Un photographe et un volontaire ukrainiens ont été tués samedi dans l'Est séparatiste prorusse de l'Ukraine, en dépit d'un cessez-le-feu fragile et alors que persistent les craintes d'une nouvelle escalade.

Un photographe du quotidien ukrainien Segodnia, Serguiï Nikolaïev, et un combattant du groupe paramilitaire nationaliste Pravy Sektor ont été tués à Piski, village proche des ruines de l'aéroport de Donetsk, a déclaré à l'AFP un combattant de Pravy Sektor présent sur place. La rédaction du journal a confirmé la mort de son photographe.

L'armée ukrainienne avait pourtant fait état d'une «baisse considérable (du nombre) des tirs» dans la nuit de vendredi à samedi après les violences qui ont coûté la vie à trois soldats ukrainiens près de l'aéroport de Donetsk dans une attaque des rebelles appuyés par des chars et des mortiers.

Le président ukrainien Petro Porochenko a qualifié cette attaque de «grave atteinte au cessez-le-feu» en vigueur depuis le 15 février, dans un entretien téléphonique avec la chancelière allemande Angela Merkel.

Mme Merkel est garante avec le président français François Hollande des accords de paix signés à Minsk le 12 février en présence du président russe Vladimir Poutine.

Heidi Tagliavini, présidente du Groupe de contact sur l'Ukraine de l'Organisation pour la sécurité et la coopération en Europe (OSCE), a estimé vendredi devant le Conseil de sécurité de l'ONU que le conflit ukrainien était «à la croisée des chemins, avec le risque d'une nouvelle escalade».

L'Ukraine «prête à défendre» Marioupol

Le porte-parole militaire ukrainien Andriï Lyssenko a fait état d'un affrontement entre forces ukrainiennes et rebelles aux environs de l'aéroport de Donetsk au cours des dernières 24 heures. Aucun militaire ukrainien n'a été tué, mais trois ont été blessés, a-t-il dit.

Selon le porte-parole, des drones «ennemis» ont survolé à cinq reprises la zone située entre le port stratégique de Marioupol et la Crimée, péninsule ukrainienne rattachée à la Russie il y a un an.

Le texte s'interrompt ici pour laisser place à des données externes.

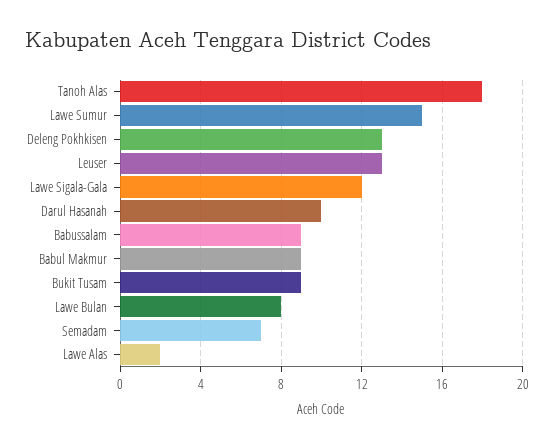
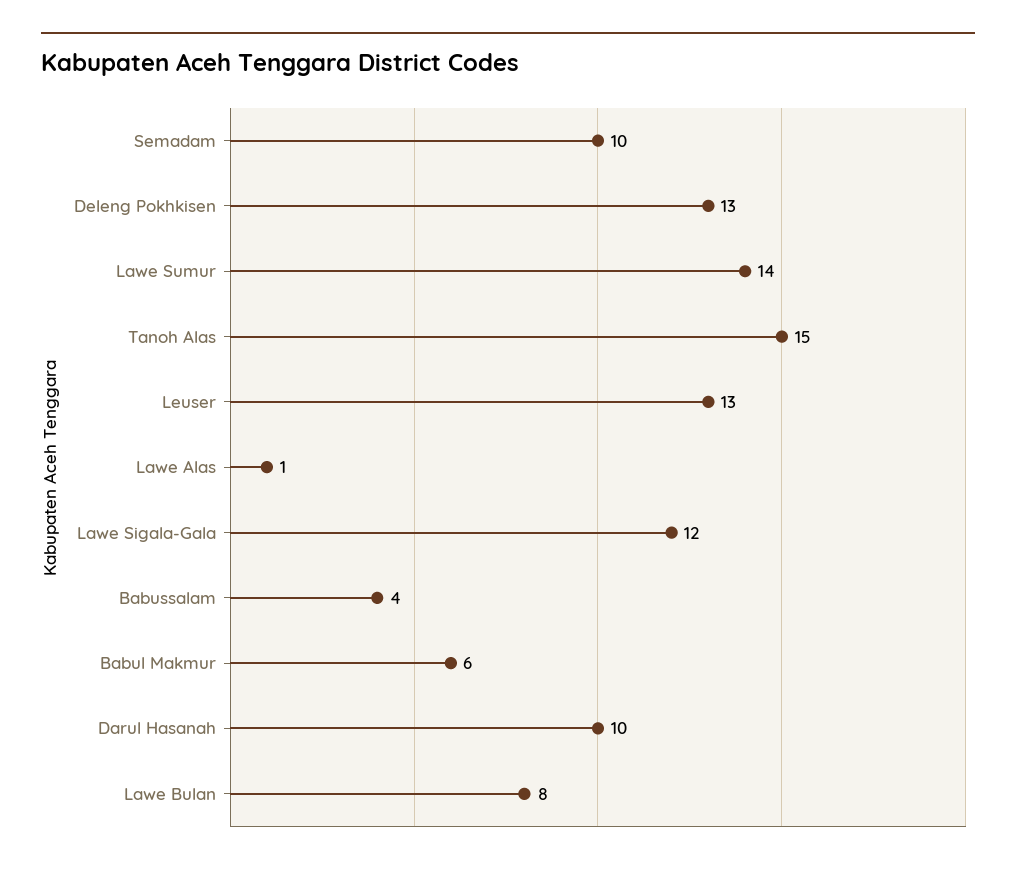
Tanoh Alas: 18 -> 15
Lawe Sumur: 15 -> 14
Babussalam: 9 -> 4
Babul Makmur: 9 -> 6
Bukit Tusam: 9 -> none
Semadam: 7 -> 10
Lawe Alas: 2 -> 1

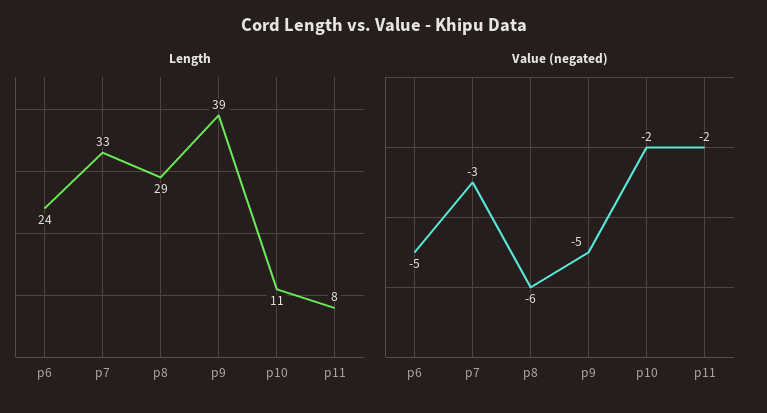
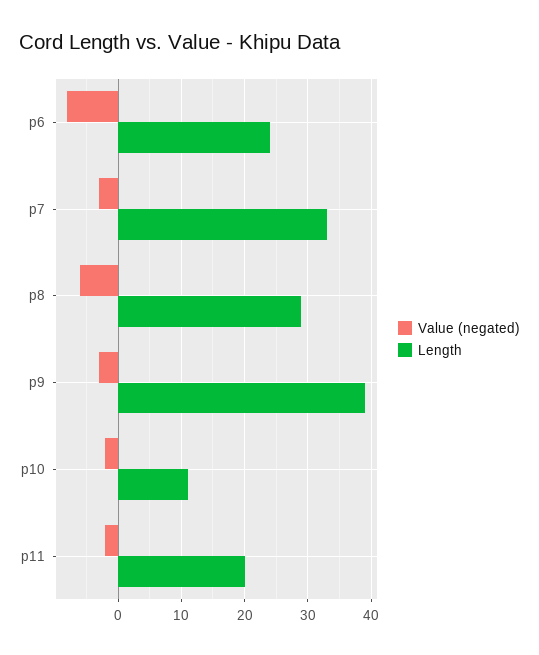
Length, p11: 8 -> 20
Value (negated), p6: -5 -> -8
Value (negated), p9: -5 -> -3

Les autorités ukrainiennes craignent une offensive contre Marioupol, où l'armée signale une concentration de troupes ennemies. La prise de ce port constituerait une étape-clé vers la création d'un pont terrestre entre la Russie et la Crimée qui, bien qu'annexée, reste très dépendante de Kiev pour ses approvisionnements en eau et en électricité.

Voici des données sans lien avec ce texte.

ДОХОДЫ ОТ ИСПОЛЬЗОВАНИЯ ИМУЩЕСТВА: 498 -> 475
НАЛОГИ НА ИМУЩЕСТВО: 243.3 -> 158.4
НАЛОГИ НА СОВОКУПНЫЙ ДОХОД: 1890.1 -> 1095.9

Toutefois, selon le ministre ukrainien de la Défense Stepan Poltorak, «la ville est bien protégée et nous avons suffisamment de forces et de moyens pour défendre Marioupol».

À Washington, la Maison-Blanche a annoncé que le vice-président Joe Biden avait eu samedi un nouvel entretien téléphonique avec M. Porochenko.

Le président ukrainien a informé M. Biden de «la poursuite des tirs d'armes lourdes autour de Donetsk et de Marioupol par les séparatistes soutenus par la Russie et de nouvelles victimes parmi les militaires ukrainiens», selon le compte-rendu de la Maison-Blanche.

«Les deux dirigeants ont également discuté de l'incapacité de l'OSCE à vérifier le retrait des armes lourdes de la Russie des lignes de front», ajoute le document.

La Russie est régulièrement accusée par Kiev et par les Occidentaux d'armer la rébellion séparatiste prorusse et de déployer des troupes régulières dans l'est de l'Ukraine. Moscou dément toute implication dans le conflit.

Par ailleurs, le président ukrainien a estimé que le meurtre de Boris Nemtsov, farouche opposant au Kremlin et qui avait appelé quelques heures avant sa mort les Russes à manifester dimanche contre «l'agression de Poutine en Ukraine», n'était pas un «hasard».

«Il était un pont entre l'Ukraine et la Russie, et ce pont a été détruit par les coups de feu d'un assassin. Je pense que ce n'est pas par hasard», a écrit M. Porochenko sur son compte Facebook.

Le président ukrainien a assuré que Boris Nemtsov s'apprêtait à «rendre publiques les preuves de la participation des troupes russes au conflit en Ukraine». «Quelqu'un a eu très peur de cela», a-t-il déclaré à la presse.

En raison du conflit, 4,7 millions de personnes se trouvant en territoire séparatiste, dans les zones de combat ou dans leur proximité immédiate, ont besoin d'une aide humanitaire, a déclaré à Bruxelles le coordinateur pour l'aide humanitaire de l'ONU en Ukraine, Neal Walker.

M. Walker a évoqué «une situation très sombre». «Il y a vraiment une crise humanitaire dans les zones tenues par les séparatistes», a-t-il déclaré.

En dix mois, le conflit a fait 5800 morts selon l'ONU.